Sweet findings

German researchers have found that sewage treatment plants fail to completely remove artificial sweeteners from wastewater.

Marco Scheurer, Heinz-Jürgen Brauch and Frank Thomas Lange from the Water Technology Center in Karlsruhe did so using a novel analytical method that simultaneously analyses water for the presence of cyclamate, acesulfame, saccharin, aspartame, neotame, neohesperidin dihydrochalcone and sucralose - seven commonly used artificial sweeteners

Scheurer and his colleagues collected water samples from two sewage treatment plants in Germany - Eggenstein-Leopoldshafen and Karlsruhe - as well as from a soil aquifer treatment site located in a Mediterranean country that treats secondary effluent from a sewage treatment plant.
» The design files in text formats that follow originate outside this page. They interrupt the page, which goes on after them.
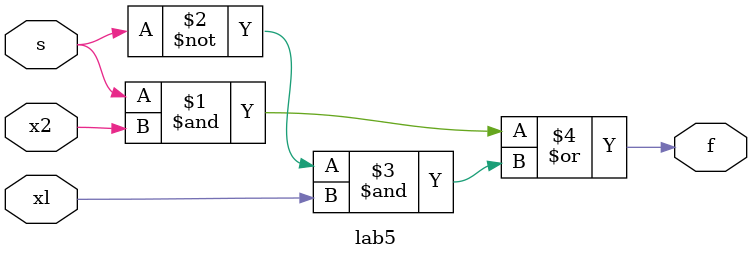
<source format=v>
module lab5 (

	input xl,
	input x2,
	input s,
	output f

);

	assign f = (s & x2) | ((~s) & xl);

endmodule
</source>
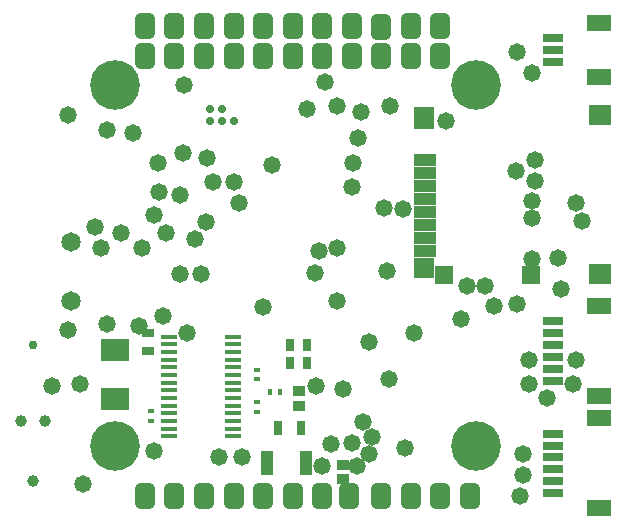
<source format=gbs>
G04*
G04 #@! TF.GenerationSoftware,Altium Limited,Altium Designer,23.4.1 (23)*
G04*
G04 Layer_Color=16711935*
%FSLAX44Y44*%
%MOMM*%
G71*
G04*
G04 #@! TF.SameCoordinates,E8E7B276-8895-4430-90FA-F2E57970A6A3*
G04*
G04*
G04 #@! TF.FilePolarity,Negative*
G04*
G01*
G75*
%ADD37R,0.7500X1.0000*%
%ADD38R,1.1000X2.0500*%
%ADD52R,0.7000X1.3000*%
%ADD53R,0.5000X0.4000*%
%ADD54R,0.4000X0.5000*%
%ADD57C,0.7032*%
%ADD65R,1.7532X0.8032*%
%ADD66R,2.0032X1.4032*%
%ADD80C,0.9910*%
%ADD81C,1.6532*%
%ADD82C,0.7500*%
%ADD83C,4.2032*%
G04:AMPARAMS|DCode=84|XSize=1.7272mm|YSize=2.2032mm|CornerRadius=0.4826mm|HoleSize=0mm|Usage=FLASHONLY|Rotation=0.000|XOffset=0mm|YOffset=0mm|HoleType=Round|Shape=RoundedRectangle|*
%AMROUNDEDRECTD84*
21,1,1.7272,1.2380,0,0,0.0*
21,1,0.7620,2.2032,0,0,0.0*
1,1,0.9652,0.3810,-0.6190*
1,1,0.9652,-0.3810,-0.6190*
1,1,0.9652,-0.3810,0.6190*
1,1,0.9652,0.3810,0.6190*
%
%ADD84ROUNDEDRECTD84*%
%ADD85C,1.4732*%
%ADD100R,1.0000X0.7500*%
%ADD101R,1.4000X0.3800*%
%ADD102R,2.4000X1.9000*%
%ADD103R,1.9032X1.7032*%
%ADD104R,1.7032X1.9032*%
%ADD105R,1.8832X1.0032*%
%ADD106R,1.7032X1.8032*%
%ADD107R,1.6032X1.4932*%
%ADD108R,1.5032X1.4932*%
%ADD109R,1.0532X0.9032*%
D37*
X147500Y84999D02*
D03*
X162500D02*
D03*
X147500Y70000D02*
D03*
X162500D02*
D03*
D38*
X128500Y-15000D02*
D03*
X161499D02*
D03*
D52*
X137999Y15000D02*
D03*
X156999D02*
D03*
D53*
X120000Y56000D02*
D03*
Y64000D02*
D03*
X120000Y28500D02*
D03*
Y36500D02*
D03*
X30000Y21000D02*
D03*
Y29000D02*
D03*
D54*
X131000Y45000D02*
D03*
X139000D02*
D03*
D57*
X100000Y275000D02*
D03*
X90000Y285000D02*
D03*
Y275000D02*
D03*
X80000Y285000D02*
D03*
Y275000D02*
D03*
D65*
X370500Y-40000D02*
D03*
Y-30000D02*
D03*
Y-20000D02*
D03*
Y0D02*
D03*
Y10000D02*
D03*
Y-10000D02*
D03*
X370500Y345000D02*
D03*
Y325000D02*
D03*
Y335000D02*
D03*
Y55000D02*
D03*
Y65000D02*
D03*
Y75000D02*
D03*
Y95000D02*
D03*
Y105000D02*
D03*
Y85000D02*
D03*
D66*
X409250Y-53000D02*
D03*
Y23000D02*
D03*
X409250Y312000D02*
D03*
Y358000D02*
D03*
Y42000D02*
D03*
Y118000D02*
D03*
D80*
X-70000Y-30400D02*
D03*
X-59840Y20400D02*
D03*
X-80160D02*
D03*
D81*
X-37500Y172500D02*
D03*
Y122500D02*
D03*
D82*
X-70000Y85000D02*
D03*
D83*
X0Y-0D02*
D03*
X305000Y305000D02*
D03*
Y-0D02*
D03*
X0Y305000D02*
D03*
D84*
X275000Y355000D02*
D03*
X275000Y330000D02*
D03*
X250000D02*
D03*
X250000Y355000D02*
D03*
X224999Y354080D02*
D03*
X225000Y330000D02*
D03*
X200000D02*
D03*
X200000Y354999D02*
D03*
X175000D02*
D03*
Y330000D02*
D03*
X150000D02*
D03*
Y354999D02*
D03*
X125000Y355000D02*
D03*
X100000Y330000D02*
D03*
Y354999D02*
D03*
X75000Y355000D02*
D03*
X75000Y330000D02*
D03*
X50000D02*
D03*
Y354999D02*
D03*
X25000Y355000D02*
D03*
Y330000D02*
D03*
X300000Y-42500D02*
D03*
X275000D02*
D03*
X250000D02*
D03*
X225000Y-42500D02*
D03*
X197500D02*
D03*
X175000D02*
D03*
X150000D02*
D03*
X125000D02*
D03*
X75000D02*
D03*
X50000D02*
D03*
X25000D02*
D03*
X125000Y330000D02*
D03*
X100000Y-42500D02*
D03*
D85*
X217500Y7500D02*
D03*
X210000Y20000D02*
D03*
X182294Y900D02*
D03*
X215000Y-7500D02*
D03*
X132500Y237500D02*
D03*
X243150Y200000D02*
D03*
X204600Y-17500D02*
D03*
X200000Y2200D02*
D03*
X175000Y-17500D02*
D03*
X377500Y132500D02*
D03*
X374855Y159145D02*
D03*
X320569Y117800D02*
D03*
X352500Y158250D02*
D03*
X55000Y212500D02*
D03*
X-17500Y185000D02*
D03*
X-12500Y167500D02*
D03*
X5000Y180000D02*
D03*
X-30000Y52500D02*
D03*
X77500Y243600D02*
D03*
X82500Y223400D02*
D03*
X100000D02*
D03*
X292500Y107500D02*
D03*
X280000Y274850D02*
D03*
X-27500Y-32500D02*
D03*
X207500Y282500D02*
D03*
X205000Y260000D02*
D03*
X105000Y205000D02*
D03*
X-7500Y102500D02*
D03*
X-40577Y97810D02*
D03*
X20000Y101400D02*
D03*
X76780Y189482D02*
D03*
X200802Y239398D02*
D03*
X200000Y219198D02*
D03*
X227135Y200730D02*
D03*
X245000Y-2500D02*
D03*
X36850Y214647D02*
D03*
X40000Y110000D02*
D03*
X125000Y117500D02*
D03*
X187537Y122143D02*
D03*
X187500Y167500D02*
D03*
X168919Y146419D02*
D03*
X172500Y165000D02*
D03*
X232500Y287500D02*
D03*
X365000Y40000D02*
D03*
X387500Y52500D02*
D03*
X177500Y307500D02*
D03*
X390000Y205000D02*
D03*
X395000Y190000D02*
D03*
X340000Y333257D02*
D03*
X352500Y315000D02*
D03*
X355531Y224169D02*
D03*
X352500Y206969D02*
D03*
X339496Y232052D02*
D03*
X355000Y241550D02*
D03*
X390000Y72500D02*
D03*
X352500Y192500D02*
D03*
X32500Y195000D02*
D03*
X42509Y180347D02*
D03*
X231588Y55912D02*
D03*
X22500Y167500D02*
D03*
X162500Y285000D02*
D03*
X169550Y50457D02*
D03*
X192650Y47980D02*
D03*
X-54043Y50621D02*
D03*
X60430Y95519D02*
D03*
X57824Y305153D02*
D03*
X350000Y72500D02*
D03*
X345000Y-25000D02*
D03*
Y-7500D02*
D03*
X342500Y-42500D02*
D03*
X350000Y52500D02*
D03*
X215000Y87500D02*
D03*
X32500Y-5000D02*
D03*
X-40000Y280000D02*
D03*
X15000Y265000D02*
D03*
X-7500Y267500D02*
D03*
X57331Y247331D02*
D03*
X36419Y238919D02*
D03*
X252500Y95000D02*
D03*
X312500Y135000D02*
D03*
X297669Y135169D02*
D03*
X340000Y120000D02*
D03*
X230000Y147500D02*
D03*
X72500Y145000D02*
D03*
X107500Y-10000D02*
D03*
X87500D02*
D03*
X67500Y175000D02*
D03*
X55000Y145000D02*
D03*
X187500Y287500D02*
D03*
D100*
X27500Y80000D02*
D03*
Y95000D02*
D03*
D101*
X99300Y40250D02*
D03*
Y66250D02*
D03*
Y59750D02*
D03*
X45700Y7750D02*
D03*
Y14250D02*
D03*
Y85750D02*
D03*
Y92250D02*
D03*
X99300D02*
D03*
Y85750D02*
D03*
Y14250D02*
D03*
Y7750D02*
D03*
Y20750D02*
D03*
Y27250D02*
D03*
Y33750D02*
D03*
Y46750D02*
D03*
Y53250D02*
D03*
Y72750D02*
D03*
Y79250D02*
D03*
X45700D02*
D03*
Y72750D02*
D03*
Y66250D02*
D03*
Y59750D02*
D03*
Y53250D02*
D03*
Y46750D02*
D03*
Y40250D02*
D03*
Y33750D02*
D03*
Y27250D02*
D03*
Y20750D02*
D03*
D102*
X1Y39500D02*
D03*
Y80501D02*
D03*
D103*
X410000Y280000D02*
D03*
Y145000D02*
D03*
D104*
X261500Y277000D02*
D03*
D105*
X262400Y186500D02*
D03*
Y164500D02*
D03*
Y175500D02*
D03*
Y197500D02*
D03*
Y208500D02*
D03*
Y219500D02*
D03*
Y230500D02*
D03*
Y241500D02*
D03*
D106*
X261500Y150400D02*
D03*
D107*
X352000Y143950D02*
D03*
D108*
X278000D02*
D03*
D109*
X155000Y46250D02*
D03*
Y33750D02*
D03*
X192500Y-16250D02*
D03*
Y-28750D02*
D03*
M02*

</source>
They tested the water samples using the method and detected four - acesulfame, saccharin, cyclamate and sucralose - of the seven sweeteners in the waters from the two German sewage treatment plants, indicating that the plants had failed to completely eliminate the sweeteners during the wastewater treatment process.

Their analyses also showed that the pollutants contaminated rivers and streams receiving water from the sewage treatment plants.

The findings were published online this week in Springer’s journal Analytical and Bioanalytical Chemistry.